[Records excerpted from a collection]
* * * * *

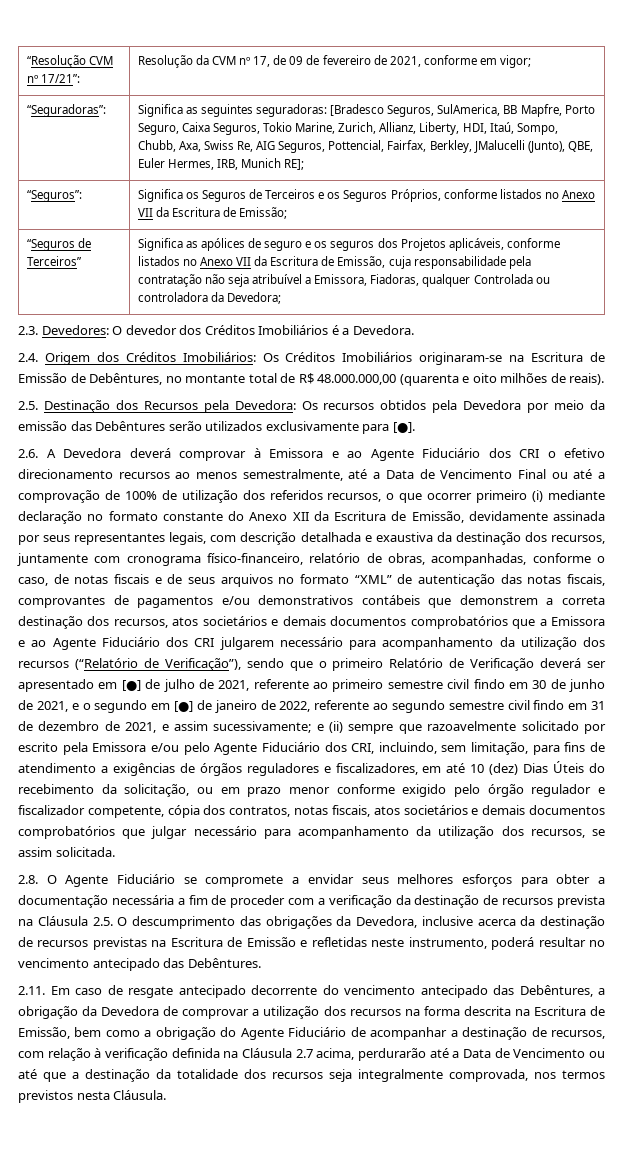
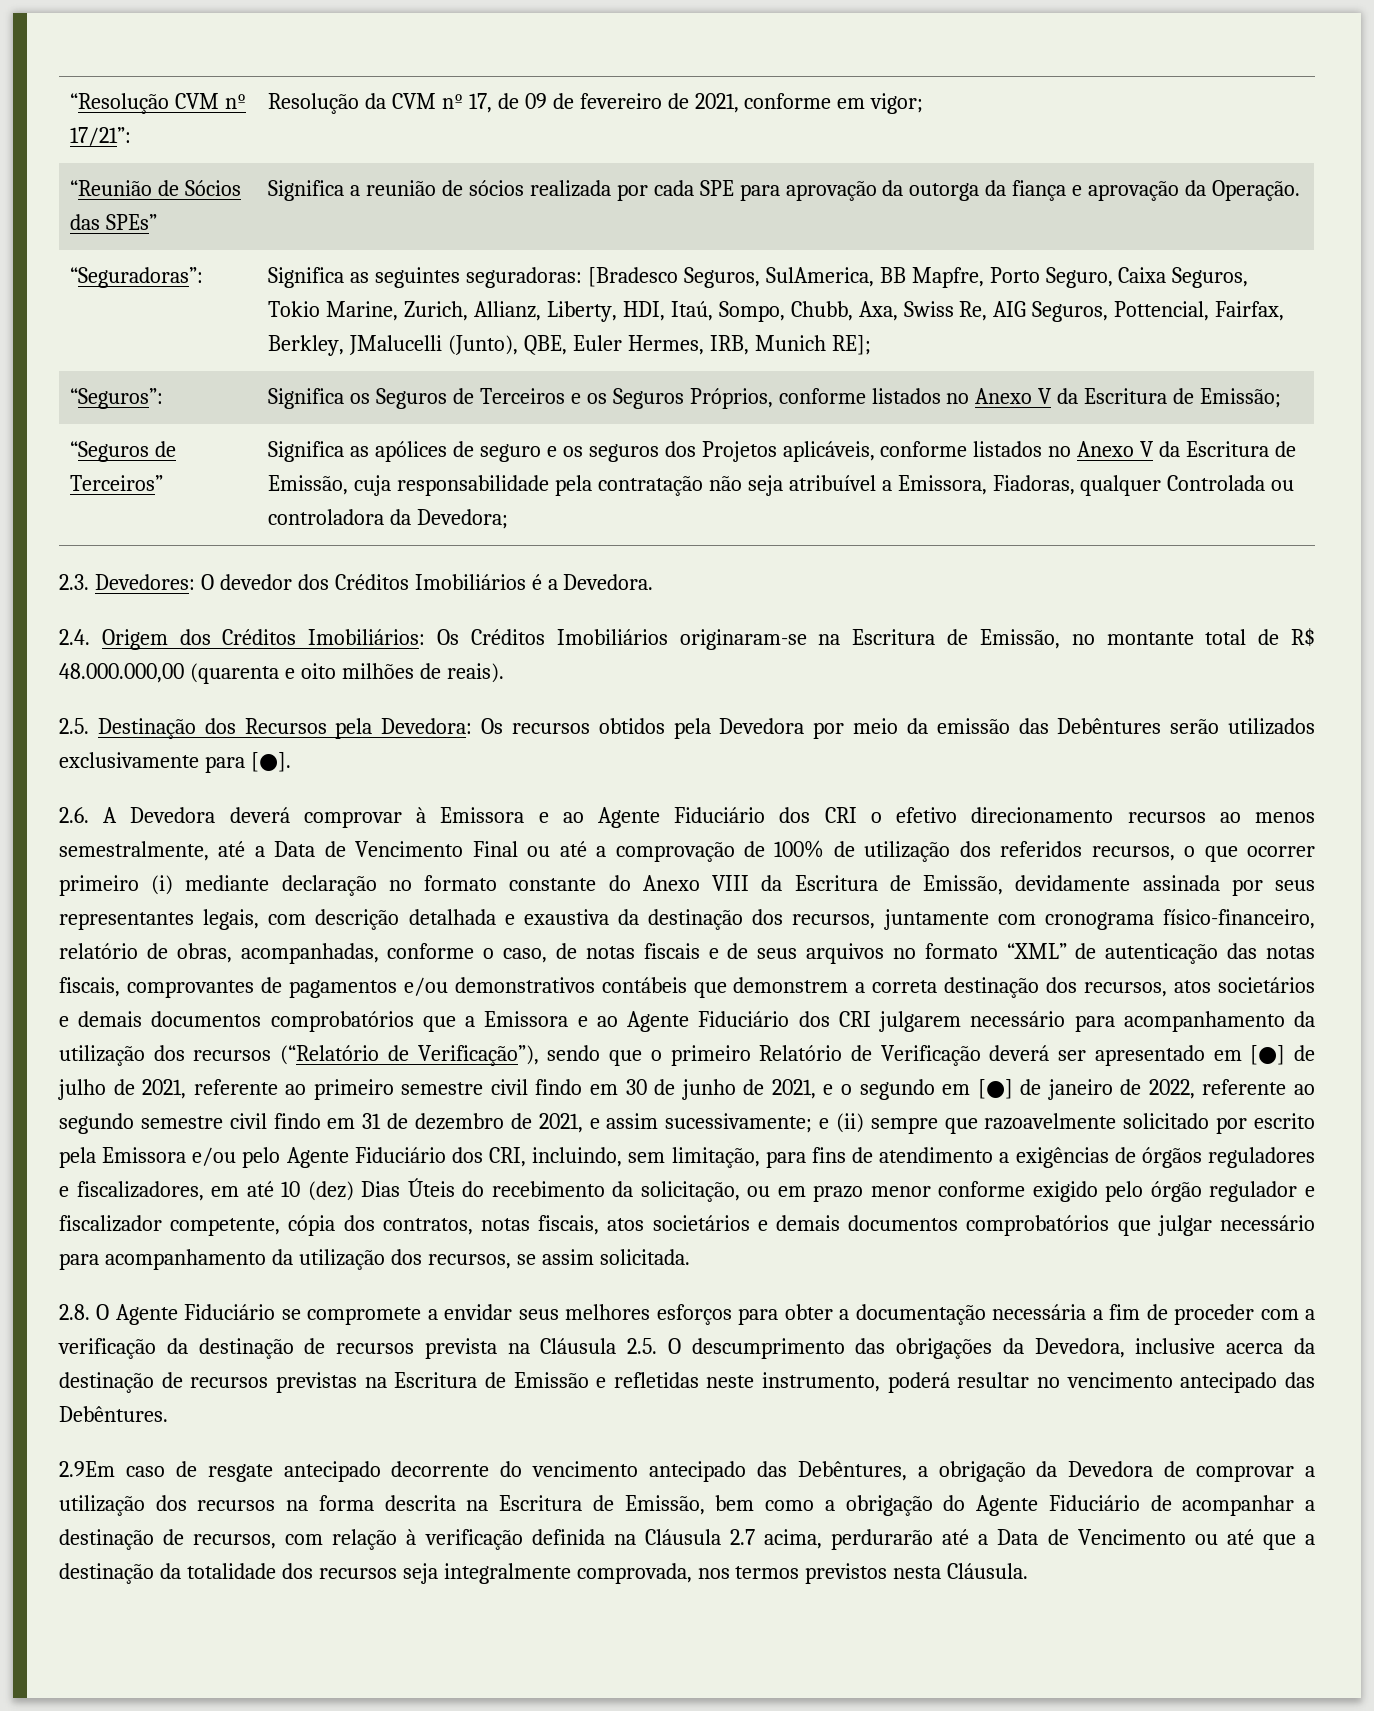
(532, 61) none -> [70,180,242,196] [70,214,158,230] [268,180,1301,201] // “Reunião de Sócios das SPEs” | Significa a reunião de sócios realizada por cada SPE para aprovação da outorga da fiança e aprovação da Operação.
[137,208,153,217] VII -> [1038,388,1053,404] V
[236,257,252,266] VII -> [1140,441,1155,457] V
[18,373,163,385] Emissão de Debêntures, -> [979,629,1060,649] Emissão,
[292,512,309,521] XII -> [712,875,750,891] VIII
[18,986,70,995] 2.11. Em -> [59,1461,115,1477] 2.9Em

* * * * *

Verbatim copy with pictures excluded: write out the records above in full.

(532, 61) none -> [70,180,242,196] [70,214,158,230] [268,180,1301,201] // “Reunião de Sócios das SPEs” | Significa a reunião de sócios realizada por cada SPE para aprovação da outorga da fiança e aprovação da Operação.
[137,208,153,217] VII -> [1038,388,1053,404] V
[236,257,252,266] VII -> [1140,441,1155,457] V
[18,373,163,385] Emissão de Debêntures, -> [979,629,1060,649] Emissão,
[292,512,309,521] XII -> [712,875,750,891] VIII
[18,986,70,995] 2.11. Em -> [59,1461,115,1477] 2.9Em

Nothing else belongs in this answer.